A Monmouth snowmobiler and his teammate have won Cain’s Quest, a grueling 1,400-mile endurance race in the wilds of Labrador. Another Monmouth man and his teammate placed second.

But Team DSN, the team created in memory of David Norcross and featured in the Sun Journal in January, was forced to drop out of the race less than a day after it began.

“It was unbelievably tough. I can’t even put it into words,” said Kevin Norcross, who formed the team after his brother died last year. “But we don’t regret anything.”

Cain’s Quest teams travel day and night, cutting through the wilderness with only a GPS to guide them. There are no groomed trails to help them through the snow. Temperatures can plummet to 30 degrees below zero.

Many of the race’s 30 teams drop out well before the finish line, sidelined by broken snowmobiles, sickened by the freezing temperatures or too exhausted to continue.

For Kevin Norcross of Oxford and his friend, Lance Robinson of Brunswick, problems began about 400 miles into the race. Their GPS froze and they lost the ability to navigate. Then their satellite phone wouldn’t work. And as they drove in circles looking for the right direction to continue the race, they used all of their gas and much of their emergency gas.

With temperatures well below zero, they realized they had a choice: try to stay in the race and risk their lives, or quit. Twenty hours after the race began, the men drove their snowmobiles to a road for help – automatically disqualifying themselves.

Although Norcross and Robinson didn’t do as well as they’d hoped, two other Maine teams did.

Tim Lessard of Monmouth and his teammate, Eric Hall of Jackman, won the race. Rich Knipping of Monmouth and his teammate, Robert Gardner of Norridgewock, placed second.

At the end of the six-day race, the two teams crossed the finish line six minutes apart.

“It’s kind of hard to believe we pulled it off,” said Lessard, who sponsored Knipping’s team last year as owner of Grip-N-Rip Racing Products.

This was Lessard’s first year competing. He and Hall went into the race with a plan: They would use less powerful, more fuel-efficient machines. Carry less fuel so the snowmobiles are lighter. Set an even pace.

“That was our strategy, slow and steady,” Lessard said. “It worked perfectly.”

Behind for much of the race, Lessard said, he and his teammate jumped ahead at the end, largely because they were able to skip the last fueling station and drive on while the other team had to stop.

As the race winners, Lessard and Hall will split $30,000.

But participants say they didn’t do it for the money. With snowmobiles, entry fees and food and lodging, most spent more on the race than they could hope to make in winnings.

“We might break even,” Lessard said.

As second-place winners, Knipping and Gardner will share $10,200. This was their third time racing.

“We wanted to see how we’d match up,” Knipping said. “We agreed right from the start that it wasn’t about the money.
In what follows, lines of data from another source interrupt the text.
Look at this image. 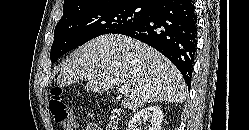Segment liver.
Instances as JSON below:
<instances>
[{
  "instance_id": "obj_1",
  "label": "liver",
  "mask_w": 249,
  "mask_h": 130,
  "mask_svg": "<svg viewBox=\"0 0 249 130\" xmlns=\"http://www.w3.org/2000/svg\"><path fill=\"white\" fill-rule=\"evenodd\" d=\"M87 81L86 90L127 87L122 105L135 109L146 103H182L186 84L179 70L154 48L128 36L108 34L90 40L66 59L59 86Z\"/></svg>"
}]
</instances>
In 2007, Knipping and his partner came in fifth place. In 2008, they came in fourth. Both years, Knipping said, they gave away a chunk of their prize money to the Pine Tree Camp, a summer camp for children and adults with disabilities. They hope to do the same this year.

Knipping and Lessard said they were unsure whether they would compete in Cain’s Quest next year. Training takes money and time, and the race itself is brutal.

“About half way through I told myself I’d never do this again,” Lessard said.

Norcross, however, said his Team DSN would go again.

He and Robinson received a lot of support and community sponsorships – help they’re grateful for. And they’ve already gotten support for their second try.

“We learned a lot. We’ll go back again next year with a better set-up, a better team and more people and all that stuff,” he said. “We took the good out of it and learned we could keep up; we just need to have the right equipment.”